"En primer lugar, las cosas resultan diferentes de lo que uno piensa". Esta frase procede de Wilhelm Busch. Desde su época, la vida y la prosperidad en Europa han dependido de la ciencia y la tecnología. Antes de que ambas se convirtieran en una profesión, personas como Alexander von Humboldt y Johann Wolfgang von Goethe se dejaron llevar por su curiosidad por la naturaleza y emprendieron sus observaciones para encontrar su propio lugar en la estructura cósmica.
Tras las grandes mentes llegaron personas más sencillas como Christian Friedrich Boehringer o Heinrich Emanuel Merck, que, por ejemplo, querían reducir la mortalidad infantil y suministrar antipiréticos, por lo que crearon desde sus farmacias las empresas basadas en la investigación que pronto constituyeron lo que hoy conocemos como industria farmacéutica.
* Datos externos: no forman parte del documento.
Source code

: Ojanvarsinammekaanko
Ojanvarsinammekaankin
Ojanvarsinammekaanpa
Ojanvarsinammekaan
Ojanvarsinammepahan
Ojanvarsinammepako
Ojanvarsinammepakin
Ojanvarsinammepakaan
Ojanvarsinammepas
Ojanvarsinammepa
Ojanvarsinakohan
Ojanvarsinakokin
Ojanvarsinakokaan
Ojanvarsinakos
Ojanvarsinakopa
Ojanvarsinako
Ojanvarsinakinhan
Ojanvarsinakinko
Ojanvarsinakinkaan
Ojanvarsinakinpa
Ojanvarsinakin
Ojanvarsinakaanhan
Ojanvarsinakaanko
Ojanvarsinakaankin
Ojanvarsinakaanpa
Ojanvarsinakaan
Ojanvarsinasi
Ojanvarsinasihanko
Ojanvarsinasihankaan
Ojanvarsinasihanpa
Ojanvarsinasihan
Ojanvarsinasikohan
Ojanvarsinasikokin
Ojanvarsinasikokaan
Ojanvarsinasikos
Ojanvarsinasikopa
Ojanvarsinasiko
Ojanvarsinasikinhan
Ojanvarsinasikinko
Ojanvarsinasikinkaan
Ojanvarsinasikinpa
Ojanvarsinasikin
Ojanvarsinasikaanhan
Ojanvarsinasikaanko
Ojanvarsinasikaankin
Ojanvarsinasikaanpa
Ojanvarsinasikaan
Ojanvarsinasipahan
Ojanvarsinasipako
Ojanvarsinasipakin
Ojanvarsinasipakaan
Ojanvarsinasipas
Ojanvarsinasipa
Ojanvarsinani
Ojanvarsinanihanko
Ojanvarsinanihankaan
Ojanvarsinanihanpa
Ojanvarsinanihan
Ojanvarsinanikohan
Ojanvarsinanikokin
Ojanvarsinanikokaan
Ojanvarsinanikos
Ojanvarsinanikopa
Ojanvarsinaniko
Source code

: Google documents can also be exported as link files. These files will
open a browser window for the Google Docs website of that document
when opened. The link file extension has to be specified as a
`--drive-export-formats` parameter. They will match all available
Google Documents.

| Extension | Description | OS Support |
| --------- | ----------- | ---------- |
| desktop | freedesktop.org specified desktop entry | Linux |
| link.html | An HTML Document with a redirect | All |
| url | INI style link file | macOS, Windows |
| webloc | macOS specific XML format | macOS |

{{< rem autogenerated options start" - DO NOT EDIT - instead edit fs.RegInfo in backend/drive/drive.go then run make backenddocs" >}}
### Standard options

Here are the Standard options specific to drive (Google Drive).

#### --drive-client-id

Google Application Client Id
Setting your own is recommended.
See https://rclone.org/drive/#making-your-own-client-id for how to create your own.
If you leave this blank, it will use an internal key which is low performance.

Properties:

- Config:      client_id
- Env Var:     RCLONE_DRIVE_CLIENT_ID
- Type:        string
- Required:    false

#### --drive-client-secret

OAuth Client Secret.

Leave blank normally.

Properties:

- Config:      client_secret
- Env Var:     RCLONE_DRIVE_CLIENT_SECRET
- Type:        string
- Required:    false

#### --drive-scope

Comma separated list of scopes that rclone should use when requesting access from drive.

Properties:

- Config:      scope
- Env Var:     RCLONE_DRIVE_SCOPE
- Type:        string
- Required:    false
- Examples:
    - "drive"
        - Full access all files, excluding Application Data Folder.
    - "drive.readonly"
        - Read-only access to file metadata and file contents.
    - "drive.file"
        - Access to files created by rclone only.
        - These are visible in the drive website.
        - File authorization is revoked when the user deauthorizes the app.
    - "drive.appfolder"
Este desarrollo dotó a la revolución industrial de una sólida base científica, que fue apoyada y promovida por la filosofía de esta época, conocida como la Ilustración. Su dimensión social incluía la convicción de que el mundo podía ser captado y comprendido racionalmente. En el siglo XVIII, la gente estaba convencida de que una persona ilustrada sólo necesitaba plantearse preguntas racionales sobre el mundo para responderlas con la misma racionalidad y así conocerlo. Con la creciente confianza en la racionalidad a finales del siglo XVIII, la gente creía que se podía predecir el futuro del mundo y planificar la historia de la sociedad, en lo que la ciencia desempeñaba un papel decisivo.
Pero llegó el siglo XIX y con él la revolución romántica. Mientras que la Ilustración creía que podía utilizar medios racionales para decir cómo se podían realizar los planes de la gente de una forma orientada a los objetivos, el Romanticismo truncó esta visión del mundo. Demostró que las personas tenían que decir adiós a la univocidad que esperaban y que no había respuestas fiables a las preguntas sobre el curso de acción correcto. Surgió la idea de que la razón por sí sola no podía aclarar claramente lo que debía hacerse por el bien de la humanidad, porque las decisiones asociadas implicaban valores morales que las personas tenían que crear por sí mismas, lo que las convertía en artistas que, en última instancia, diseñaban su mundo y a sí mismas en él. La gente ha utilizado y vivido esta libertad creativa, con consecuencias globales. El futuro es imprevisible y sigue abierto. ¿Quién lo querría de otro modo?